**Task to carry out**
Repeat the lines below word for word, keeping every line in its original order.

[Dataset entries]
■ ■ ■ ■

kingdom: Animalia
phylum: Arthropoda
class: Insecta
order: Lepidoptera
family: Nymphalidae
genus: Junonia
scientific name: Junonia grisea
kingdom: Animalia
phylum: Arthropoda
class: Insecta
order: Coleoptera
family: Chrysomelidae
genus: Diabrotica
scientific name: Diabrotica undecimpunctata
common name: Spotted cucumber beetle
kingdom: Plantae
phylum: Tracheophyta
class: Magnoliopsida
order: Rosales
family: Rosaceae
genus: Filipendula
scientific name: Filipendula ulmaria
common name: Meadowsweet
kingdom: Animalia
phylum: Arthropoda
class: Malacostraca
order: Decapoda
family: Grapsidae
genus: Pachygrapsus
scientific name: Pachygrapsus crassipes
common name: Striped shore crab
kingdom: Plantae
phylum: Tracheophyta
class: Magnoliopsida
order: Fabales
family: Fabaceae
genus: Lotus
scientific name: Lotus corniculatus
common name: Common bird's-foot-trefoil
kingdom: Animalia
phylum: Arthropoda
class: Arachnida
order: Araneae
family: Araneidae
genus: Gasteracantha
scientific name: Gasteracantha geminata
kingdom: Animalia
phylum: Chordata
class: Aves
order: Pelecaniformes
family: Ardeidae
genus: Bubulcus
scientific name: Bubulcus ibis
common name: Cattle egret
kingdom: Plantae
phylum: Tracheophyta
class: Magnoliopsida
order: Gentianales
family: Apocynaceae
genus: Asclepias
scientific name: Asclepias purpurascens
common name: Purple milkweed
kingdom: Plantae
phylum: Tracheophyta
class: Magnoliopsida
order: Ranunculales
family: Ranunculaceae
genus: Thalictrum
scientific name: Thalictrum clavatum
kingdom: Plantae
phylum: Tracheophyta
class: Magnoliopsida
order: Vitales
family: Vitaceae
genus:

■ ■ ■ ■

**Output below**
kingdom: Animalia
phylum: Arthropoda
class: Insecta
order: Lepidoptera
family: Nymphalidae
genus: Junonia
scientific name: Junonia grisea
kingdom: Animalia
phylum: Arthropoda
class: Insecta
order: Coleoptera
family: Chrysomelidae
genus: Diabrotica
scientific name: Diabrotica undecimpunctata
common name: Spotted cucumber beetle
kingdom: Plantae
phylum: Tracheophyta
class: Magnoliopsida
order: Rosales
family: Rosaceae
genus: Filipendula
scientific name: Filipendula ulmaria
common name: Meadowsweet
kingdom: Animalia
phylum: Arthropoda
class: Malacostraca
order: Decapoda
family: Grapsidae
genus: Pachygrapsus
scientific name: Pachygrapsus crassipes
common name: Striped shore crab
kingdom: Plantae
phylum: Tracheophyta
class: Magnoliopsida
order: Fabales
family: Fabaceae
genus: Lotus
scientific name: Lotus corniculatus
common name: Common bird's-foot-trefoil
kingdom: Animalia
phylum: Arthropoda
class: Arachnida
order: Araneae
family: Araneidae
genus: Gasteracantha
scientific name: Gasteracantha geminata
kingdom: Animalia
phylum: Chordata
class: Aves
order: Pelecaniformes
family: Ardeidae
genus: Bubulcus
scientific name: Bubulcus ibis
common name: Cattle egret
kingdom: Plantae
phylum: Tracheophyta
class: Magnoliopsida
order: Gentianales
family: Apocynaceae
genus: Asclepias
scientific name: Asclepias purpurascens
common name: Purple milkweed
kingdom: Plantae
phylum: Tracheophyta
class: Magnoliopsida
order: Ranunculales
family: Ranunculaceae
genus: Thalictrum
scientific name: Thalictrum clavatum
kingdom: Plantae
phylum: Tracheophyta
class: Magnoliopsida
order: Vitales
family: Vitaceae
genus:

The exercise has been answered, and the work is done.